And heres the fucking anger again AAAAARRRRGGGGGHHHHH!!!! I just want it all to go away! Why I can't I do what I know is best for me? Why can't I bring it upon myself to stop all of this now?.....I'm so weak and pathetic....I guess I'm really getting exactly what I deserve. This all started because of my strong desire to be with him, I left somebody I loved and had an amazing relationship with for him, well for to have a chance to be with him. And here I am as close as I'll ever be with him and I'm so unhappy. So lost and so God damned angry. How is anything he does for me or says to me supposed to mean anything when I'm not the only person he says it to? How am I supposed to believe him? How am I supposed to feel in a situation like this?.....It's like my heart is being ripped out of me inch by inch and I won't stop it from happening because I love him and care about him too much to do anything about it. I only hope that Kevin can help....he's the one man I know I will always be able to look to for solid advice on any matter, no matter how hard it is for me to really approach him with with anything.
I thought I was over this. This stupid jealousy thing. I thought I had found that solid middle ground where I could stand tall and happy with my life. With what love he gives me. Is it wrong of me to say that everything I do I feel is worthless to him? Is it wrong of me to say that when it all comes down to it I don't think I really am all that special to him? Who am I to feel special? Who am I to give myself the idea that it's okay to feel like to one person I could be the most important thing in their life? I'm nothing, I'm just like everybody else. And he will get bored of having me around and want somebody new, someone prettier, smarter, funnier. Someone his age. He once told me he would never love again, but he now he tells me he loves me every day. So when he says he will never have a relationship ever again all I can think is he just needs time and he will find that somebody when he least expects it. Life is like that, it creeps up on you and tackles you to the ground, knocking the wind out you and you get up and realize there is no such thing as never, you learn to expect the unexpected. I just feel that my own insecurities, the ones of him tossing me aside, forgetting about me, are really what's going to cause it in the first place. They say it's often on the road of avoiding something that we meet it. So I try my best to overlook things, to cope with my insecurities and learn from this experience, but all I'm really learning is that I can't live like this. As much as I love and care about him it's killing me inside. My heart can't take it.

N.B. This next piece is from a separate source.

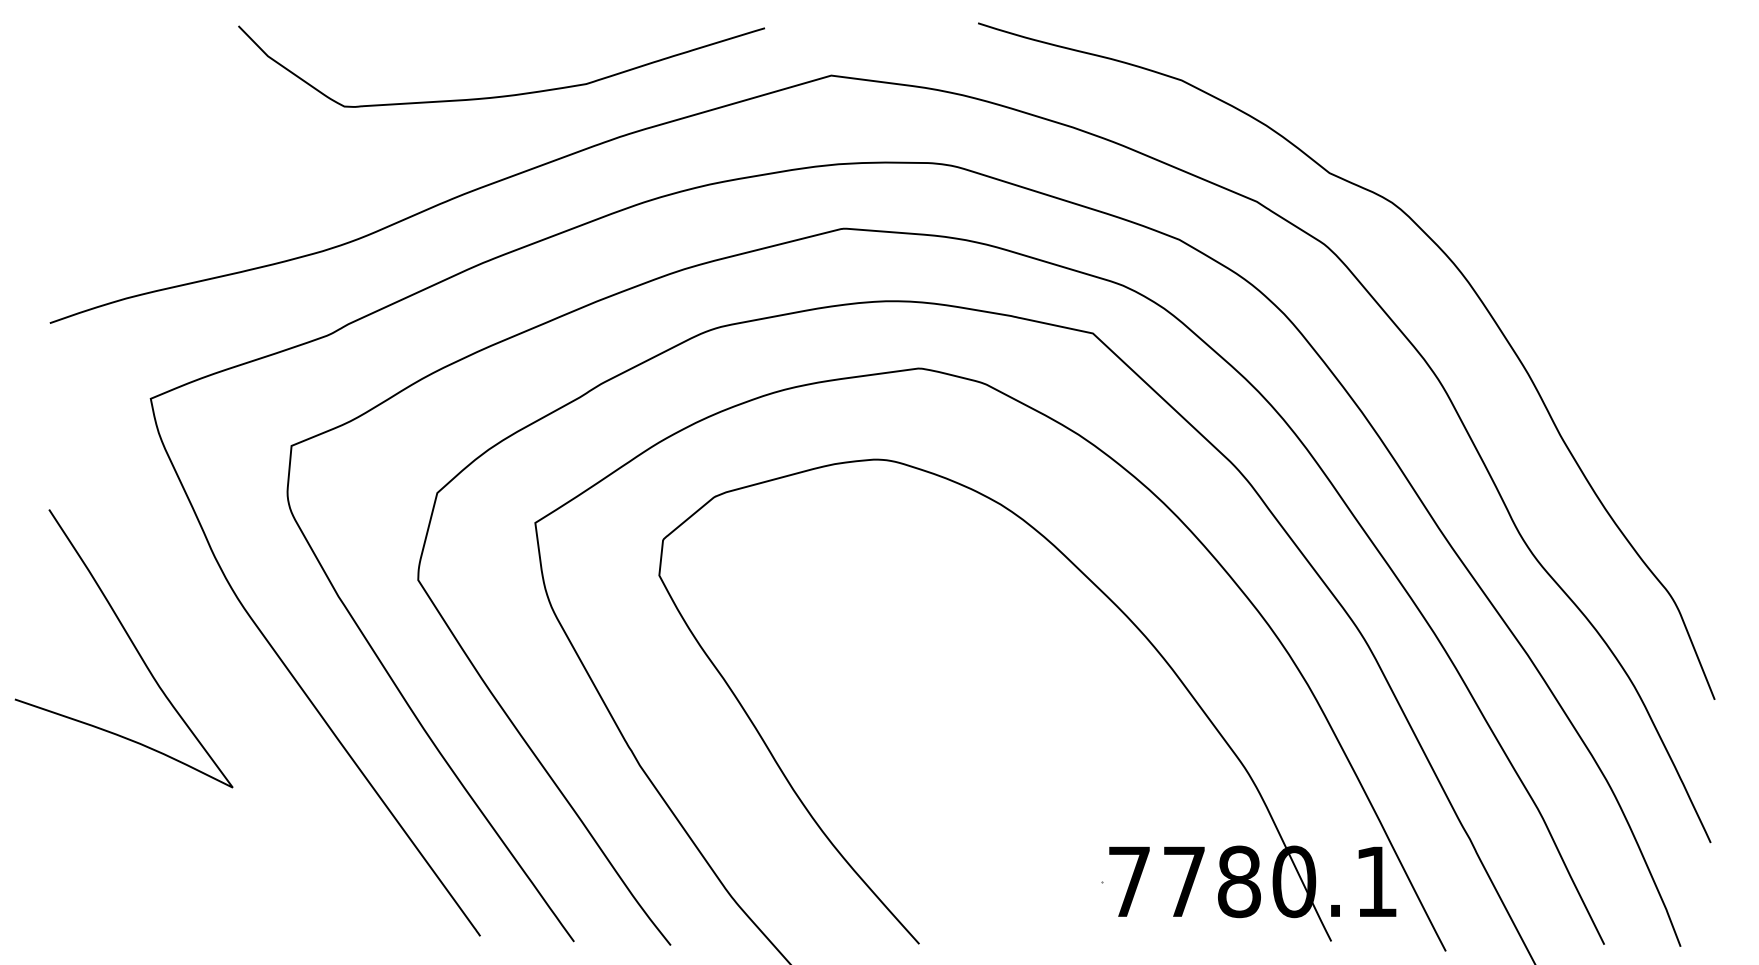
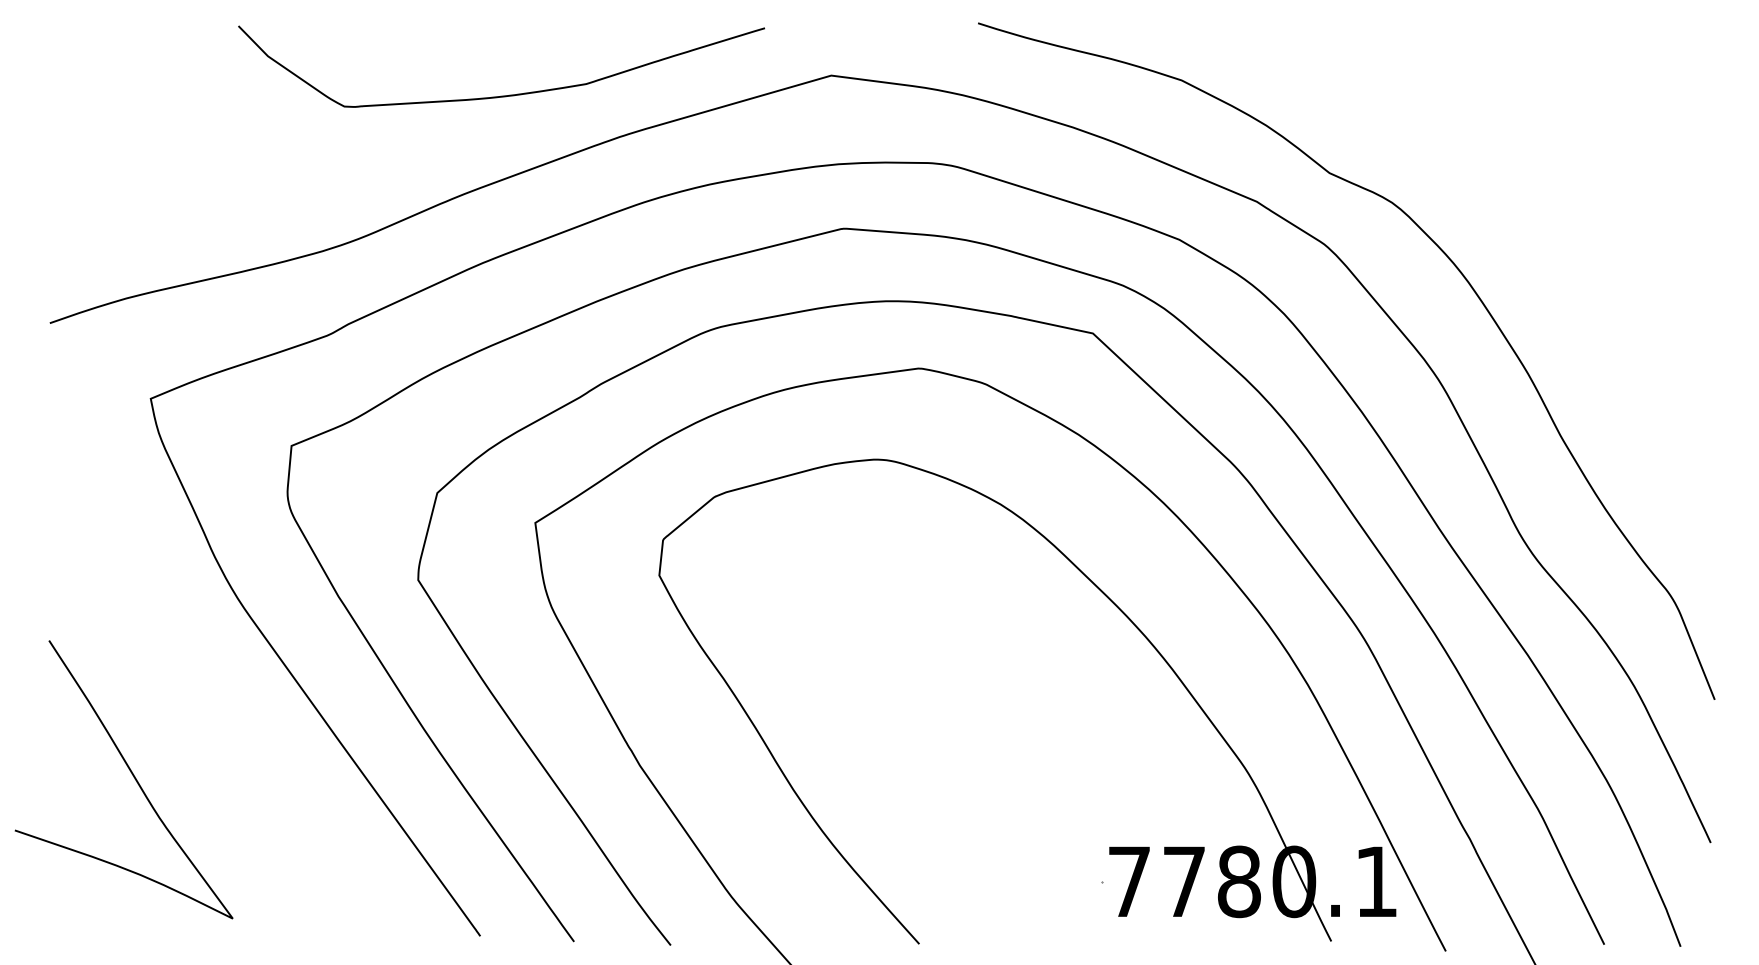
curve at (131, 643) position: (131, 643) -> (131, 774)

He asks what it is I feel so badly over and I reply because him and I have no physical relationship. Aside from holding hands, love pecks, and the occasion/rare cuddle/snuggle. We are very intimate and close for two people that don't have any sexual history (aside from three or four bj's, but that was months ago). I don't want to sound like I don't appreciate what we have, I do, I really do. The connection and bond that him and I share is beautiful and amazing. But it kills me inside when I hear him call some other girl beautiful or sexy when he hardly says it to me, or when he hits on and flirts with another girl, when all he really does is bitch, whine, complain, make fun of me, tease me, and brush me off when I try and talk to him about me feelings and emotions. I feel so unwanted sometimes, like some kind of commodity that he takes for granted. I feel like a dog on a short leash and choke chain. I feel so trapped. He has so little consideration for my feelings and needs. If he really cared he would be trying to help me when I reach out and ask for his help, instead of telling me I need to change. Does all of this make me selfish? Does needing more and wanting more than what we have together make me a greedy, undeserving, unappreciative person? That's what I'm so afraid of, I'm afraid of taking it all for granted and fucking everything up by asking for more. By pushing for what I feel I need. All I ever do is fuck up the best things in my life by pursuing happiness and I don't want to make that mistake again. Everything with me has always been black and white, it either is or isn't. It's yes or no with nothing inbetween. Maybe that is where some of what I am faced with now concerning my feelings is coming from. There is no chance of me and him ever being together, and always in the past when faced with that reality I would just up and leave without looking back. I would do the same here, have wanted to do the same here, but he's not like the others. He wants me close, he likes having me around, by his side. So if I were to just leave it would break his heart and I can't do that to him, I won't do that to him. But by sitting here and watching him pursue these other girls it hurts. Because I know eventually, inevitably he will find a girl just like he found me, and he may not forget about me or stop caring about me, but things will change. I just hate that I will have to be the one to sit here and wait for him to make that decision.
I guess for the simple reason that it stops me from having and finding what I want. It postpones me from continuing with my life. Which is selfish, I know, but it makes me so unhappy. So unbearably unhappy.
This could all be easily fixed if he would just overlook his complex of a relationship. He wants to be poly, which is fine and dandy and I would be more than happy with that, but only if him and I had a solid relationship first. I mean emotional and physical. But he refuses to have anything to do with my physically and sexually so it just makes things one huge complicated chaotic mess that I'm stuck in the middle of.